Li L, Xiang Y, Hao J. Biomedical event causal relation extraction with deep knowledge fusion and Roberta-based data augmentation.
Methods 2024;
231:8-14. [PMID:
39241919 DOI:
10.1016/j.ymeth.2024.08.007]
[Citation(s) in RCA: 0] [Impact Index Per Article: 0] [Reference Citation Analysis] [Abstract] [Key Words] [MESH Headings] [Track Full Text] [Journal Information] [Subscribe] [Scholar Register] [Received: 05/30/2024] [Accepted: 08/27/2024] [Indexed: 09/09/2024] Open
Abstract
Biomedical event causal relation extraction (BECRE), as a subtask of biomedical information extraction, aims to extract event causal relation facts from unstructured biomedical texts and plays an essential role in many downstream tasks. The existing works have two main problems: i) Only shallow features are limited in helping the model establish potential relationships between biomedical events. ii) Using the traditional oversampling method to solve the data imbalance problem of the BECRE tasks ignores the requirements for data diversifying.
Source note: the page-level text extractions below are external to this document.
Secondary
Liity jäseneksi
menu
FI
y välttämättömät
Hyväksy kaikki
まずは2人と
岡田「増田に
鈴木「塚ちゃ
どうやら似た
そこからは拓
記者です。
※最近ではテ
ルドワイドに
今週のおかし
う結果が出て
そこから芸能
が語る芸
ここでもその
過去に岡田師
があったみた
This paper proposes a novel biomedical event causal relation extraction method to solve the above problems using deep knowledge fusion and Roberta-based data augmentation. To address the first problem, we fuse deep knowledge, including structural event representation and entity relation path, for establishing potential semantic connections between biomedical events. We use the Graph Convolutional Neural network (GCN) and the predicated tensor model to acquire structural event representation, and entity relation paths are encoded based on the external knowledge bases (GTD, CDR, CHR, GDA and UMLS). We introduce the triplet attention mechanism to fuse structural event representation and entity relation path information. Besides, this paper proposes the Roberta-based data augmentation method to address the second problem, some words of biomedical text, except biomedical events, are masked proportionally and randomly, and then pre-trained Roberta generates data instances for the imbalance BECRE dataset. Extensive experimental results on Hahn-Powell's and BioCause datasets confirm that the proposed method achieves state-of-the-art performance compared to current advances.